L’hate speech genera negatività, può condurre a vere e proprie escalation di violenza verbale e mina in maniera allarmante il benessere psicofisico delle persone che vi sono esposte. Alcuni esperimenti condotti negli Usa hanno dimostrato, ad esempio, che programmi commerciali radiofonici con elevato livello di odio provocavano negli ascoltatori un aumento di stress e ansia, misurabili attraverso marcatori quali cortisolo e testosterone presenti nella saliva.
Nel mondo adolescenziale l’hate speech si declina in multiformi varianti come il bullismo e il cyberbullismo, le chat a tema e le echo chambers, vere e proprie “stanzette” virtuali dove i giovani si incontrano per autofomentarsi attorno a un tema, nella maggior parte dei casi, pretestuoso. Più dell’argomento ciò che attrae è la pratica dell’odio a ruota libera e senza freni: la stanza diventa rapidamente uno sconclusionato “sfogatoio” tossico.
Ma qual è l’origine di questo “male” e perché ha così facile presa negli adolescenti?
L’adolescenza di per sé è un’età di forti e contrastanti pulsioni. Odio e rabbia sono a volte strumenti che servono a operare una sorta di distacco chirurgico nei confronti della famiglia di origine, che gli psicologi definiscono “fisiologico” se, ovviamente, vissuto entro certi “parametri”. Quando le negatività sfuggono di mano è perché non trovano contenimento nelle figure genitoriali e nella società stessa, soprattutto non hanno modo di confrontarsi con una pedagogia alternativa e progettuale. Così i nostri giovani diventano facile preda di indottrinamenti estremistici e radicali, spesso pilotati anche a livello politico.

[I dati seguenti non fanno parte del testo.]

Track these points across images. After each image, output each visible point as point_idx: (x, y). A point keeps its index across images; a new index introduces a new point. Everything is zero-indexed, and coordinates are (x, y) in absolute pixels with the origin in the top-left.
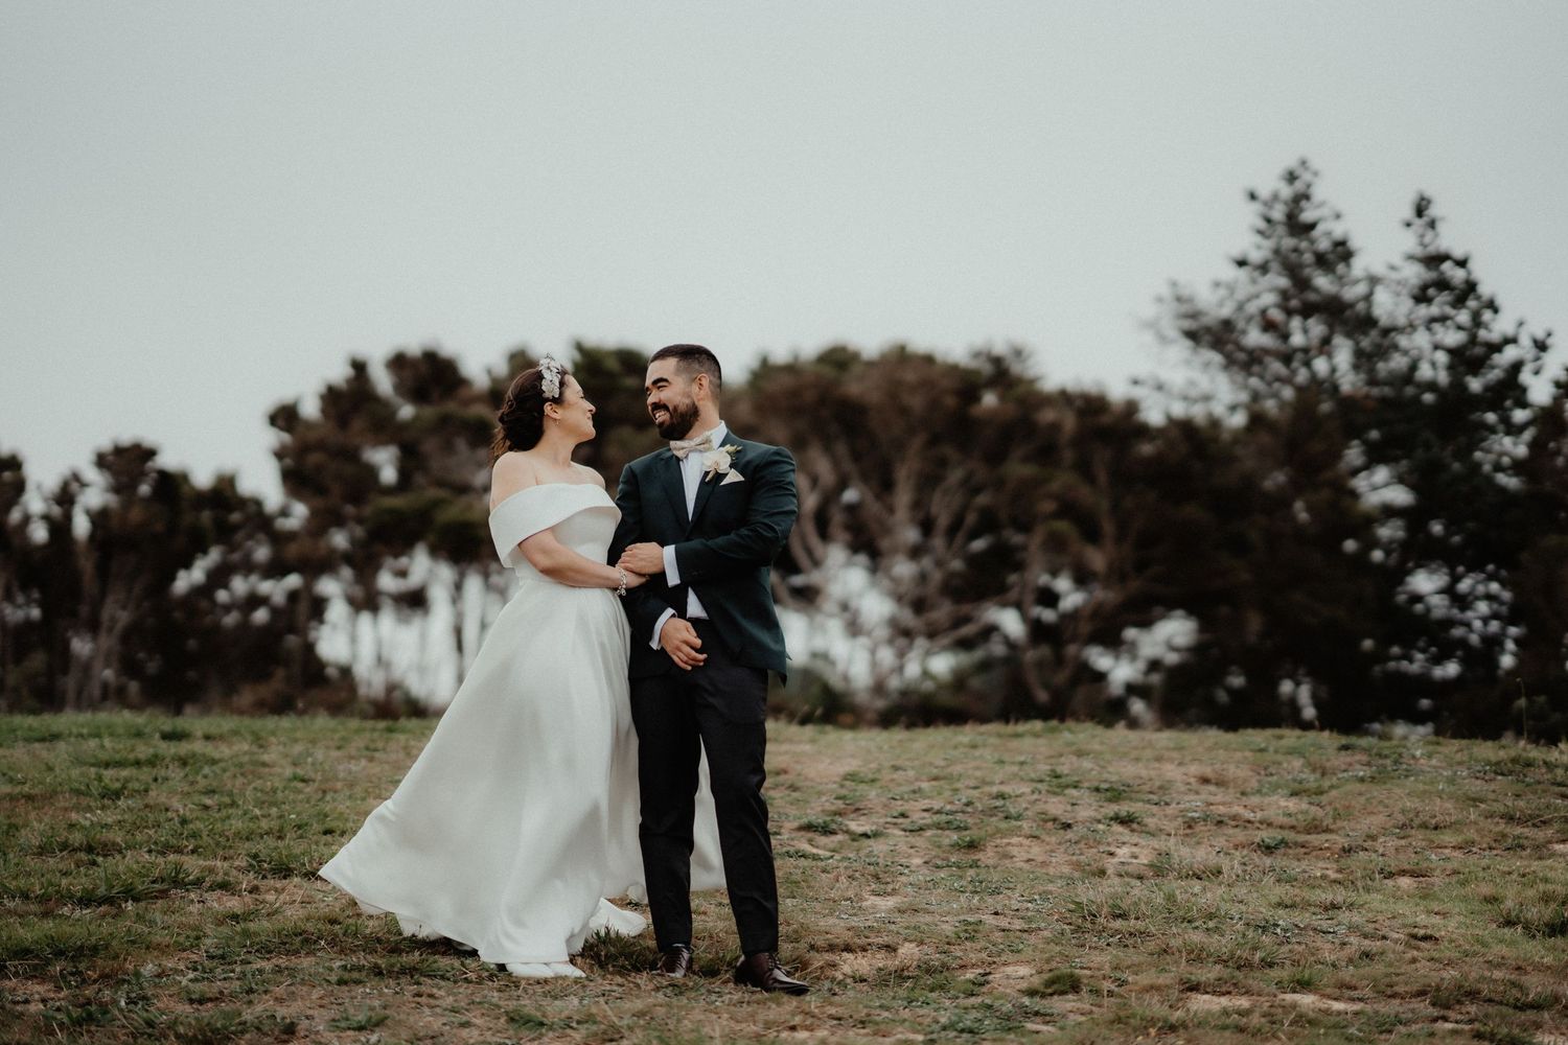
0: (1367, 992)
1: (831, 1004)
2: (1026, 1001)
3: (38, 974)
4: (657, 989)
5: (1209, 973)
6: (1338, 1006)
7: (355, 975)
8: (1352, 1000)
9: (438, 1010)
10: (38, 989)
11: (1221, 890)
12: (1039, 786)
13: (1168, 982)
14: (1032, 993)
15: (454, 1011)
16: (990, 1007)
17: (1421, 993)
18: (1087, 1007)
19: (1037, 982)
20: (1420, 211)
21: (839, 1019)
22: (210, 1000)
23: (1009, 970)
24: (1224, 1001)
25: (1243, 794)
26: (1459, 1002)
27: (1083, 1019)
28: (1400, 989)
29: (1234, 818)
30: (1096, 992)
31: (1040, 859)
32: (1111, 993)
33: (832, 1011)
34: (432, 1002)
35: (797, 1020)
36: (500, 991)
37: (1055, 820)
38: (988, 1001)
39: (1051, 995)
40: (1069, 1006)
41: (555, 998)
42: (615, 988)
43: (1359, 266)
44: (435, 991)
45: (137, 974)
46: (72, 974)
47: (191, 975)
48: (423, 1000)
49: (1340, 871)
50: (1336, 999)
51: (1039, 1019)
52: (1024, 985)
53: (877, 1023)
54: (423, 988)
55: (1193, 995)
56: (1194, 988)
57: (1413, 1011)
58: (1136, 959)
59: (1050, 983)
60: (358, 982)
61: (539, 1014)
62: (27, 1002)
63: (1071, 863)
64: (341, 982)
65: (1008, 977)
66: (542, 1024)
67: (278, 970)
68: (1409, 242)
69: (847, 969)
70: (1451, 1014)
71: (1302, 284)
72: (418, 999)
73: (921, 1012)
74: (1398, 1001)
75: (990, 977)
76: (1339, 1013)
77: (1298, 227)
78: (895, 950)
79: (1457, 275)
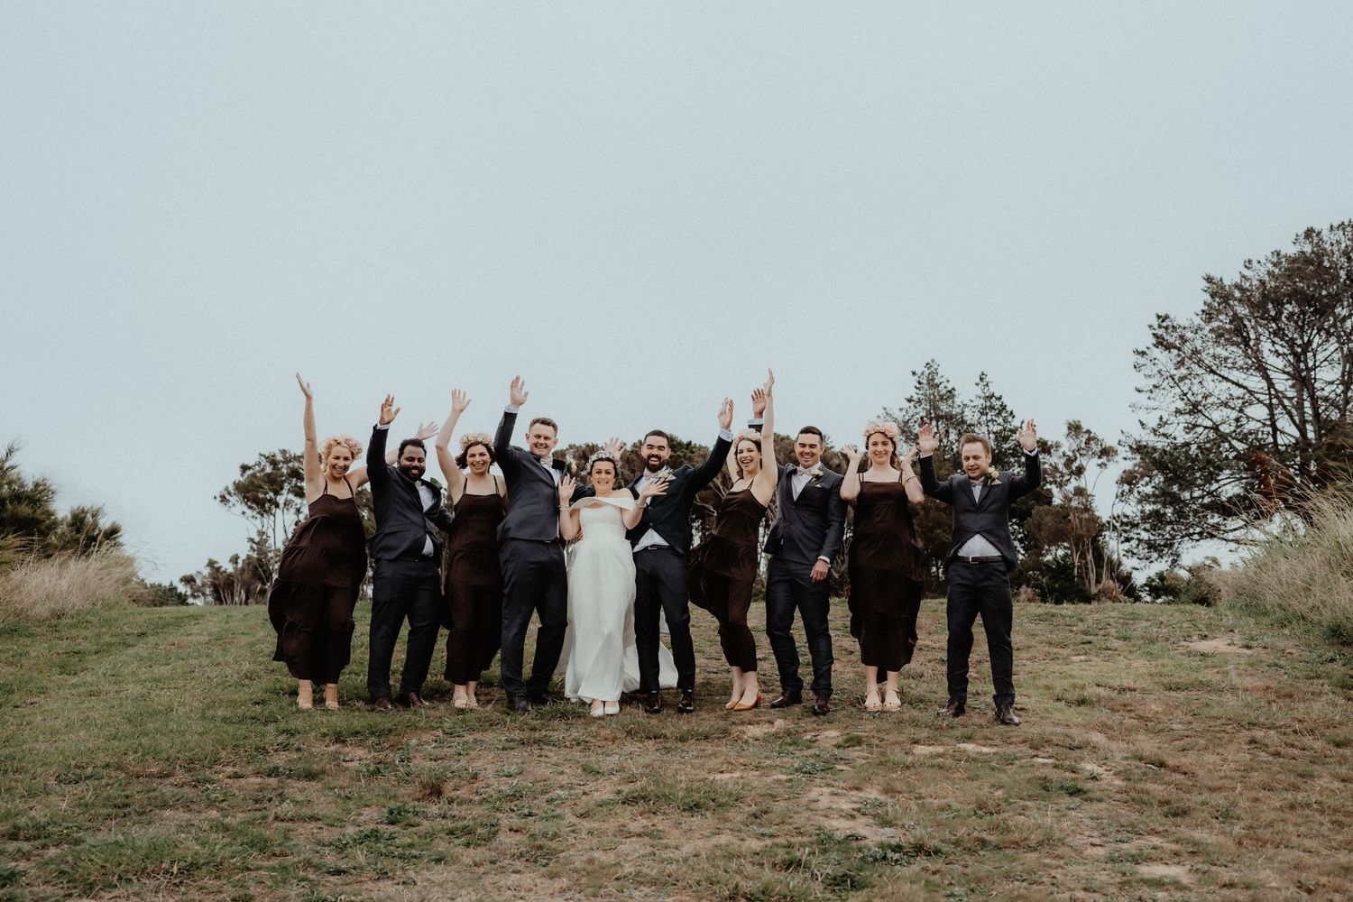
0: (998, 742)
1: (741, 757)
2: (836, 751)
3: (360, 744)
4: (657, 750)
5: (924, 734)
6: (986, 750)
7: (512, 744)
8: (991, 746)
9: (549, 765)
10: (360, 752)
11: (924, 686)
12: (838, 632)
13: (904, 739)
14: (838, 746)
15: (557, 765)
16: (819, 756)
17: (1024, 742)
18: (865, 754)
19: (840, 740)
20: (981, 379)
21: (745, 765)
22: (440, 759)
23: (827, 733)
24: (931, 748)
25: (930, 634)
26: (1043, 746)
27: (864, 761)
28: (1014, 740)
29: (927, 646)
30: (870, 745)
31: (839, 670)
32: (877, 746)
33: (742, 760)
34: (547, 760)
35: (724, 767)
36: (580, 752)
37: (846, 650)
38: (818, 753)
39: (848, 747)
40: (857, 754)
41: (608, 755)
42: (637, 749)
43: (958, 401)
44: (549, 753)
45: (408, 745)
46: (377, 745)
47: (434, 745)
48: (542, 759)
49: (977, 673)
50: (984, 746)
51: (842, 762)
52: (834, 742)
53: (763, 768)
54: (543, 753)
55: (916, 746)
56: (916, 742)
57: (1021, 751)
58: (887, 726)
59: (847, 741)
60: (512, 749)
61: (597, 767)
62: (352, 760)
63: (854, 672)
64: (504, 749)
65: (827, 737)
66: (598, 773)
67: (476, 741)
68: (978, 391)
69: (750, 734)
70: (1040, 753)
71: (936, 408)
72: (539, 759)
73: (785, 760)
74: (1013, 746)
75: (818, 738)
76: (987, 754)
77: (932, 384)
78: (773, 723)
79: (997, 404)
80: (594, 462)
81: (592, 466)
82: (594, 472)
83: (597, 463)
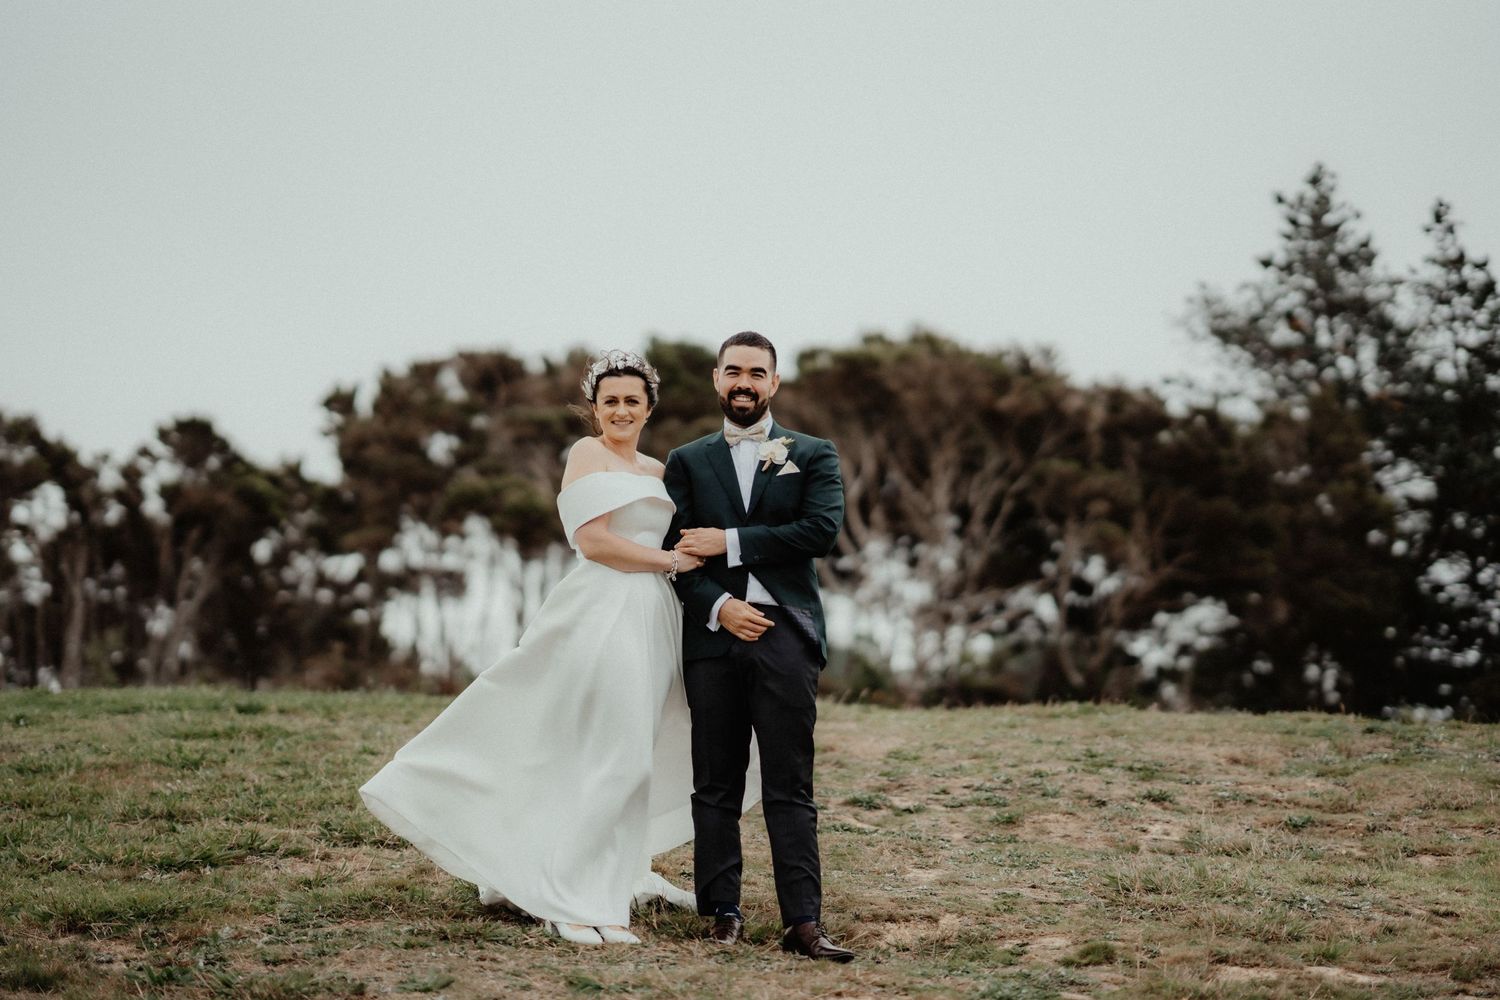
0: (1391, 966)
1: (875, 972)
2: (1062, 971)
3: (120, 935)
4: (709, 956)
5: (1236, 946)
6: (1362, 979)
7: (422, 939)
8: (1376, 973)
9: (500, 974)
10: (122, 949)
11: (1249, 867)
12: (1076, 765)
13: (1199, 954)
14: (1067, 963)
15: (515, 974)
16: (1027, 976)
17: (1443, 968)
18: (1120, 977)
19: (1072, 953)
20: (1438, 218)
21: (883, 986)
22: (284, 961)
23: (1046, 941)
24: (1252, 973)
25: (1271, 774)
26: (1479, 976)
27: (1116, 988)
28: (1421, 963)
29: (1263, 797)
30: (1129, 963)
31: (1076, 835)
32: (1143, 965)
33: (876, 978)
34: (495, 966)
35: (843, 986)
36: (559, 956)
37: (1090, 798)
38: (1025, 971)
39: (1086, 965)
40: (1104, 976)
41: (611, 963)
42: (669, 954)
43: (1378, 270)
44: (497, 955)
45: (215, 937)
46: (153, 936)
47: (266, 938)
48: (486, 964)
49: (1364, 849)
50: (1360, 972)
51: (1074, 988)
52: (1060, 956)
53: (919, 991)
54: (486, 953)
55: (1223, 967)
56: (1223, 960)
57: (1434, 984)
58: (1168, 932)
59: (1085, 954)
60: (424, 946)
61: (596, 978)
62: (110, 962)
63: (1105, 839)
64: (408, 946)
65: (1045, 948)
66: (599, 988)
67: (349, 934)
68: (1429, 246)
69: (890, 938)
70: (1472, 988)
71: (1327, 283)
72: (481, 963)
73: (961, 980)
74: (1420, 975)
75: (1028, 948)
76: (1363, 986)
77: (1326, 233)
78: (936, 921)
79: (1475, 277)
80: (600, 378)
81: (596, 389)
82: (600, 401)
83: (605, 382)
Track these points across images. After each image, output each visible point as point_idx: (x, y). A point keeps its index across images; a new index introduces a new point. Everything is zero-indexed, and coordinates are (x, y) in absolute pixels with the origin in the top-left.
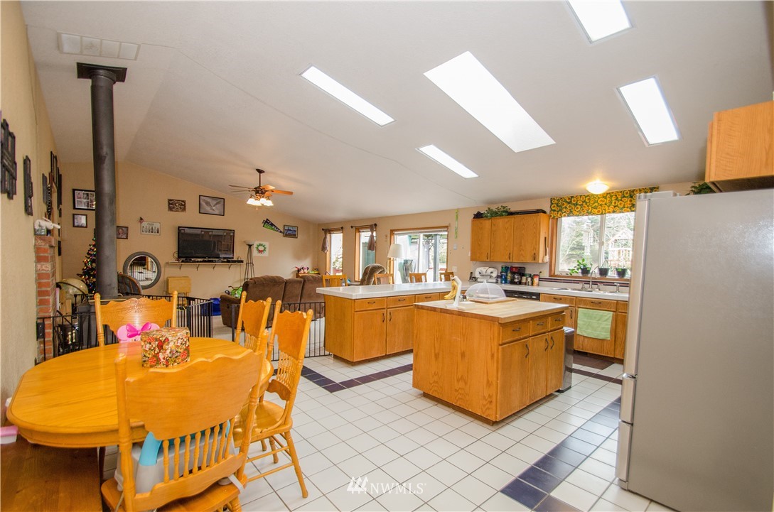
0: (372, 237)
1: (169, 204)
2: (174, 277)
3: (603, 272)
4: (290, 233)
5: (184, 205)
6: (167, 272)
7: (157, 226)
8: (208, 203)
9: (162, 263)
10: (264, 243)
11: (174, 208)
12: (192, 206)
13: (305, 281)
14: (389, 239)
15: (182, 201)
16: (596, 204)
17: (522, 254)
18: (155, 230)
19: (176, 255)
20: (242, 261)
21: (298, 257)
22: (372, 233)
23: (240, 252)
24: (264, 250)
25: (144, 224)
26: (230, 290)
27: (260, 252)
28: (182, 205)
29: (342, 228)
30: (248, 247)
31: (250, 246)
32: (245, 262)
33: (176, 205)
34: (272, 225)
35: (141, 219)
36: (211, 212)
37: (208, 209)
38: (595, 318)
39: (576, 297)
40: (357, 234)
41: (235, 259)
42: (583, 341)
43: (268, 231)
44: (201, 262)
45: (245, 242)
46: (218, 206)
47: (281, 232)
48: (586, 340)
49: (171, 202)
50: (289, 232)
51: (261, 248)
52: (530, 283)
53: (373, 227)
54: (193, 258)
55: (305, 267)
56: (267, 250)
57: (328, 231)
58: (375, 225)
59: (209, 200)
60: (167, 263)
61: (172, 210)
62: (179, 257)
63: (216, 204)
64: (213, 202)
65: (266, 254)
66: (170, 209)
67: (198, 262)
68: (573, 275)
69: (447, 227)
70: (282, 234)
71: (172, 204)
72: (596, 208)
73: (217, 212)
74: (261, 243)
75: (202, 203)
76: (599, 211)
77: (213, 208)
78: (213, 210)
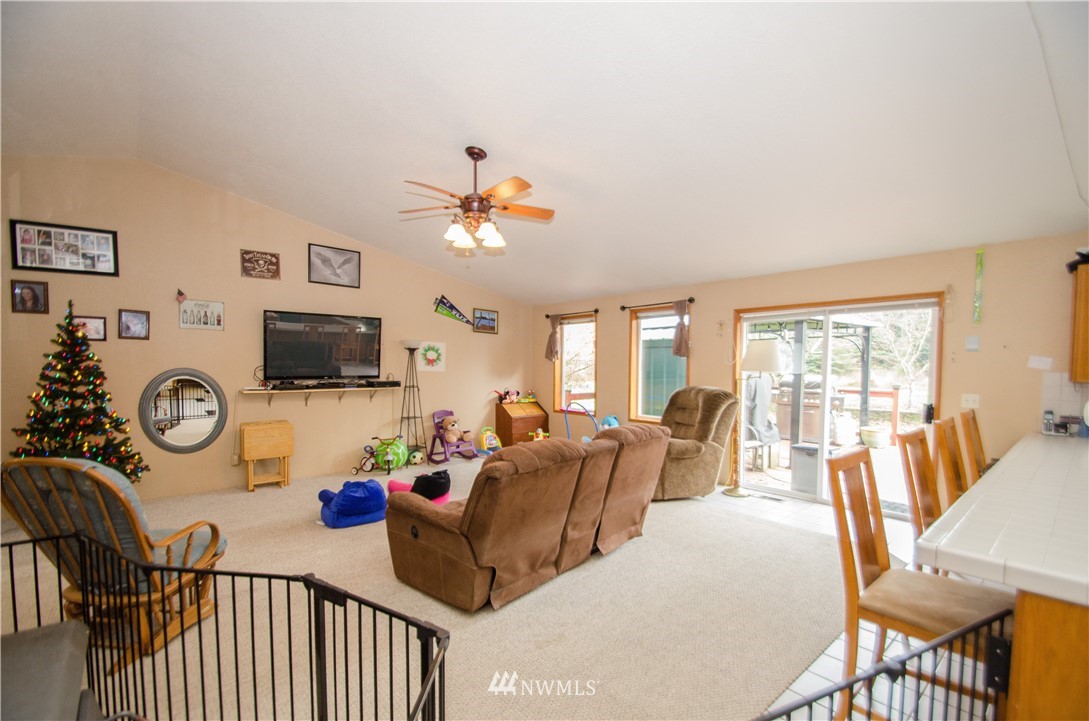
0: (681, 328)
1: (244, 260)
2: (257, 424)
4: (484, 324)
5: (277, 264)
6: (241, 413)
7: (215, 309)
8: (326, 261)
9: (229, 393)
10: (437, 345)
11: (254, 269)
12: (293, 265)
13: (621, 446)
14: (730, 331)
15: (273, 255)
18: (212, 319)
19: (261, 375)
20: (397, 384)
21: (500, 371)
22: (682, 319)
23: (392, 364)
24: (438, 358)
25: (187, 305)
26: (375, 444)
27: (431, 362)
28: (271, 263)
29: (596, 311)
30: (408, 352)
31: (412, 351)
32: (403, 385)
33: (258, 264)
34: (452, 307)
35: (180, 293)
36: (333, 279)
37: (326, 273)
40: (634, 322)
41: (383, 379)
43: (444, 319)
44: (314, 387)
45: (402, 342)
46: (346, 266)
47: (468, 322)
49: (247, 257)
50: (483, 322)
51: (432, 355)
53: (682, 307)
54: (297, 378)
55: (513, 389)
56: (443, 358)
57: (558, 320)
58: (691, 300)
59: (328, 253)
60: (241, 393)
61: (251, 275)
62: (267, 378)
63: (346, 262)
64: (337, 259)
65: (440, 367)
66: (246, 271)
67: (308, 387)
69: (940, 295)
70: (471, 327)
71: (249, 261)
73: (345, 280)
74: (432, 344)
75: (314, 258)
77: (338, 271)
78: (338, 275)
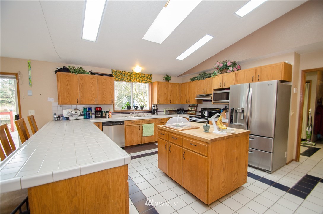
3: (142, 107)
16: (133, 77)
17: (104, 100)
38: (149, 127)
39: (141, 120)
42: (145, 139)
48: (146, 138)
52: (107, 117)
68: (123, 110)
69: (16, 75)
72: (132, 79)
76: (134, 81)
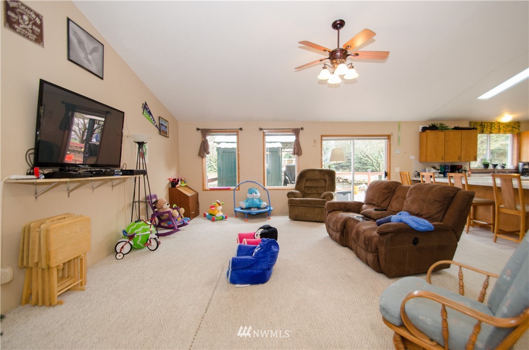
0: (298, 142)
4: (163, 129)
5: (41, 27)
8: (81, 42)
14: (319, 144)
15: (37, 15)
17: (467, 156)
28: (35, 23)
29: (241, 129)
31: (140, 145)
33: (22, 19)
34: (150, 113)
36: (86, 63)
37: (81, 55)
46: (95, 54)
47: (157, 126)
53: (298, 132)
56: (147, 153)
58: (302, 129)
59: (82, 35)
63: (94, 50)
64: (88, 44)
65: (146, 160)
69: (389, 136)
70: (158, 130)
73: (94, 68)
75: (72, 35)
77: (90, 57)
78: (88, 60)
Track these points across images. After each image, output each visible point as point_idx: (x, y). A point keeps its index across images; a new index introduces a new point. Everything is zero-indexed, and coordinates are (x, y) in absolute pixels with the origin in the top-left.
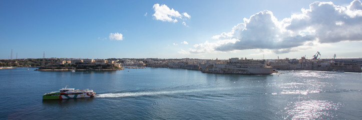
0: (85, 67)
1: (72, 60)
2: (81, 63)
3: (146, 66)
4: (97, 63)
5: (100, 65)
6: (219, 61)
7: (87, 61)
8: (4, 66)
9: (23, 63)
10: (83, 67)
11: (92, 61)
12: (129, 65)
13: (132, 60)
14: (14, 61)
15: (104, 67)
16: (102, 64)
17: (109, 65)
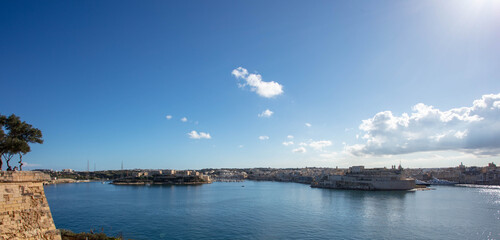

Soltanto qualche mese la procura di Siena ha avviato un’inchiesta – dopo la denuncia di una mamma – proprio su una chat di giovanissimi dove si incitava all’odio contro ebrei, disabili, migranti e dove venivano riversati contenuti pedopornografici e apologetici nei confronti di nazifascismo. Un gran miscuglio, insomma, a disposizione di fruitori di età compresa fra i 13 e i 19 anni, residenti in tutta Italia. Uno dei genitori dei giovani incriminati ha dichiarato di aver faticato per far capire al figlio la gravità di quella chat. “Mi sono reso conto che lui ha vissuto tutto come un gioco, non ha percepito l’atrocità di quelle immagini e di quei video”.
In effetti l’episodio in sé relativamente circoscritto rispecchia una società che non sa più raccontare e riconoscere il male.